If the topic is ‘lives’ then the question has to be ‘how did people in very different positions work together? What was the impact of the port on their lives, and what was their impact on all the aspects of the port's life?' And the ports in question ranged from Liverpool itself to Nantes, Barcelona, Thessaloniki, Matamoros, Rotterdam and Salvador de Bahia, Hamburg and Cork as well as Portsmouth and Hull. It was an international gathering but also speakers were international in their focus. And indeed, as both the keynote speakers showed, the people in question were global citizens, be they elite British merchants easily connecting to New York or the slavery triangle, or black seafarers in Cardiff with a Pan-Africanist focus.

Strands at this Port City Lives conferences include marginal workers, commerce and trade networks, networking and organisation in the early 20th century, case studies of early modern cities, culture and representation, memory and ‘restructuring, redevelopment and renewal.'

Participants came from a range of perspectives and disciplines, principally maritime history, business history, cultural geography, and migration studies, folklore and linguistics. One eynote speaker, geographer Dr Dave Featherstone (University Of Glasgow) dealt with a topic for too long occluded in maritime historiographer: black seafarers. The surprise was not only the extent of black internationalist activity in early twentieth century Wales. On one occasion, we heard, rank-and-file white seafarers actually supported their black colleagues. They did so in the face of lack of cooperation by their union’s leadership, which at that time was highly reactionary.

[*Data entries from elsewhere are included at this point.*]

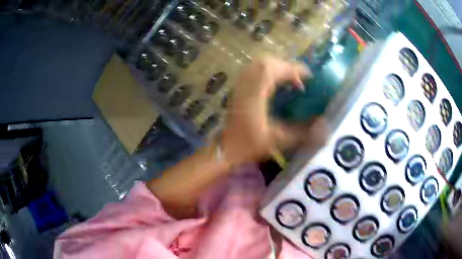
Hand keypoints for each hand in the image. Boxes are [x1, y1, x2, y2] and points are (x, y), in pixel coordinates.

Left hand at [221, 57, 327, 165]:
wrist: (225, 150)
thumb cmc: (248, 146)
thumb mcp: (277, 140)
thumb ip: (302, 133)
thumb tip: (325, 129)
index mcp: (255, 94)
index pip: (274, 70)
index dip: (293, 69)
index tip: (309, 76)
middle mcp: (245, 85)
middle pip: (265, 62)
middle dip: (286, 66)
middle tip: (300, 79)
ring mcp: (239, 86)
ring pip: (258, 65)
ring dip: (277, 67)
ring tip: (290, 80)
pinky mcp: (237, 89)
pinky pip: (253, 71)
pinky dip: (267, 72)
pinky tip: (275, 84)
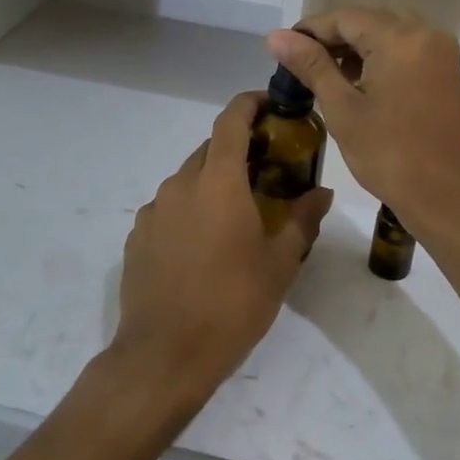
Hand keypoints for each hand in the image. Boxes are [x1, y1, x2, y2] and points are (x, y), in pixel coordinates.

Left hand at [113, 91, 332, 410]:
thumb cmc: (232, 305)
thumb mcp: (280, 264)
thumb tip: (322, 192)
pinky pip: (169, 209)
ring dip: (213, 183)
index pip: (231, 121)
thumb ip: (301, 220)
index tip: (270, 103)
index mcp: (218, 183)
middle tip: (267, 170)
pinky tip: (204, 245)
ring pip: (188, 180)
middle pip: (210, 149)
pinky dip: (190, 211)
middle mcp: (180, 186)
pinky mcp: (137, 237)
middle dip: (238, 149)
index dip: (250, 103)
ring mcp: (153, 211)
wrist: (165, 355)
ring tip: (237, 214)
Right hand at [267, 10, 459, 240]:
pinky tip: (355, 85)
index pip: (345, 17)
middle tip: (297, 66)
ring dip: (354, 52)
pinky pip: (405, 55)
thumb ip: (311, 66)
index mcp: (401, 38)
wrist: (449, 198)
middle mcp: (426, 35)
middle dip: (332, 41)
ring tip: (321, 77)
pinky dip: (378, 63)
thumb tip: (276, 36)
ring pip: (387, 38)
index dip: (310, 30)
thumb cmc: (391, 155)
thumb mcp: (343, 109)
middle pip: (368, 23)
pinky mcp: (446, 75)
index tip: (281, 49)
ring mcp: (440, 55)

Ports are places changed beyond measure by palletisation, containerisation, fast turnarounds that don't allow the visiting seafarer any time ashore, the competition of air travel, and above all industrial decline.Three indelible images remain for me after the conference: sad grey photos of Hull’s rotting wooden jetties; advertising-bright images of the sleek access roads in Thessaloniki’s drastically restructured ports; and the replica of a wife’s severed head in Tunisia, on an old house wall above a tangled garden.

As Sarah DeMott explained, living in a port had enabled a local wife to meet a foreign sailor (and commit adultery with him). Maritime life had provided the ship that helped them move away. But the white carved head, a replacement for the real and bloody original, was the husband’s assertion of conventional morality and gendered power. Wives risk death if they choose new lovers, perhaps especially foreign ones. It underlines Dave Featherstone's point: it is important to not simply see ships as heterotopic spaces but to understand how the shore and the sea interact. Mores and values extend their tentacles from land as well as to it. It is the overlap as well as the exceptionality of ships that make ports such compelling foci for study.